Access To Clean and Diverse Data Helps Re- Imagine Medicine
We should consider having reports stored and demographics parsed into specific database fields so that the data can be queried and segmented in any and every way. This means that searches and extraction of data can be run on patient population queries or on diagnosis type. Standards-based data can then be connected through advanced analytics to identify and eliminate inefficiencies and to improve performance. This would help clinicians in hospitals now and support future innovations.
A Vendor Neutral Archive (VNA) can help. It houses medical images and files of clinical relevance from across the healthcare enterprise—drawing data from disparate systems, across multiple specialties using international standards such as IHE cross-enterprise document sharing.
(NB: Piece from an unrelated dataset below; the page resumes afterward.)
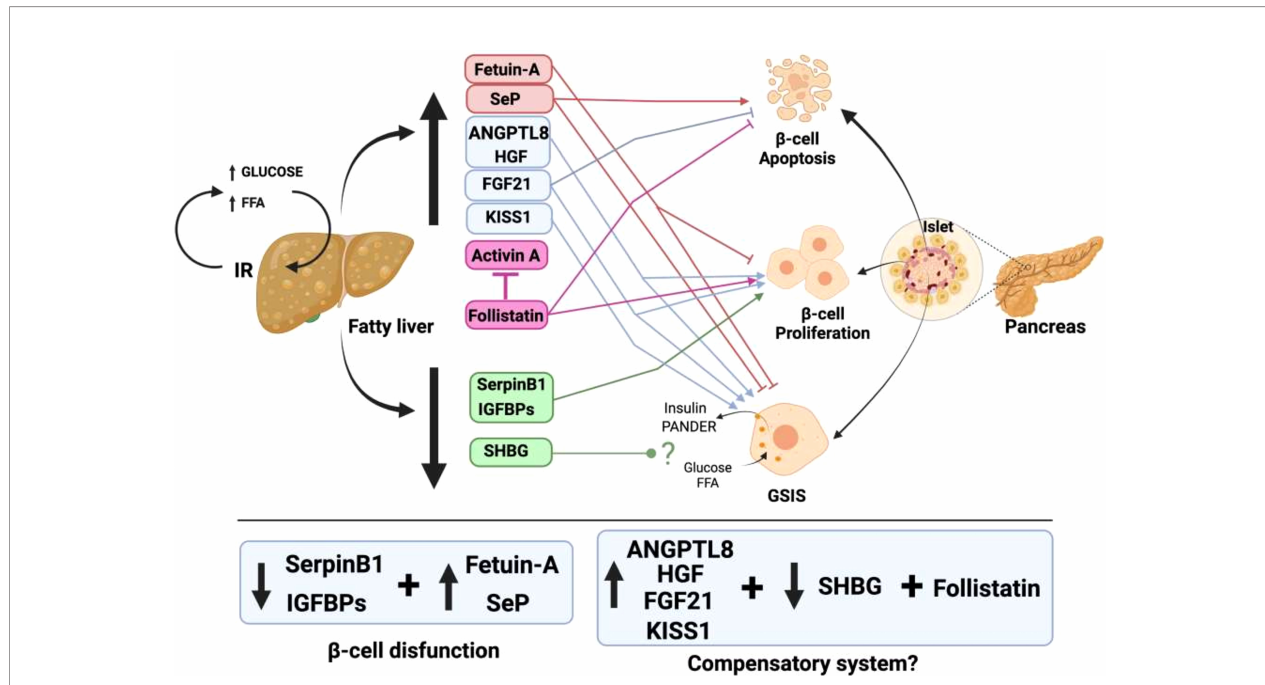
FIGURE 1 | Liver factors involved in the talk of hepatic tissue with pancreatic b -cells in the presence of fatty liver. In conditions of nutrient excess, a fatty liver is produced, together with IR. This fatty liver generates an increased release of hepatokines that have deleterious effects on pancreatic b -cells (red box). In addition, there is an increase in other hepatokines that trigger compensatory mechanisms of increased b -cell proliferation and GSIS enhancement to try to fi ght IR (blue box). In contrast, there is a decrease in the release of other hepatokines that produce an increase in b -cell proliferation to compensate for the dysfunction that exists in them (green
Accessed via a single standard interface, it can unify the clinical-‘ologies’ for a complete picture of patient data.
The efficient exchange of patient data information isn’t about an IT department buying as many solutions from the same vendor as they can, it is about various systems communicating smoothly with each other to avoid missed opportunities in the patient care continuum. To be ready for the advantages of emerging health technologies such as AI, healthcare also needs solid interoperability foundations in place for future developments. VNA can help in this aspect by enabling better collaboration between all stakeholders in patient care.
Creating an interoperable bridge between how we acquire and organize data coming from multiple sources, and the development of AI, will yield a new dimension for modern healthcare. The amount of data we see today is only a fraction of what will exist in five years. By managing patient data better and using analytics, we can gain more control of outcomes.
One way we’re already starting to glimpse this is as we co-develop AI applications with leading academic institutions, hospitals and health systems, focused on key care areas like neurology and stroke, and workflow efficiencies such as high x-ray reject rates. One early example of an algorithm under development is a solution for pneumothorax, or a collapsed lung. The algorithm will be focused on teaching machines to distinguish between normal and abnormal scans so clinicians can prioritize and more quickly treat patients with pneumothorax, which can be a life-threatening condition.
With the EMRAD (East Midlands Radiology Consortium) in the UK, we have created a radiology imaging network with shared access to more than 3 billion images in one VNA for the benefit of almost 5 million patients and clinicians. As EMRAD explores how AI can support breast screening, having data easily accessible in the VNA underpins this work to validate the algorithms’ effectiveness. We are working with a national consortium of NHS Hospitals, charities and SMEs convened by Oxford University, which will undertake research to develop and implement new AI based solutions to help speed up and improve accuracy in detection of conditions including lung cancers, cardiovascular and liver disease. Our Centricity Clinical archive is a key part of the data collection and storage strategy and will connect the 15 NHS trusts that are part of the project.
As the amount of healthcare data held by hospitals continues to increase, interoperable data storage and VNA systems will become ever more important.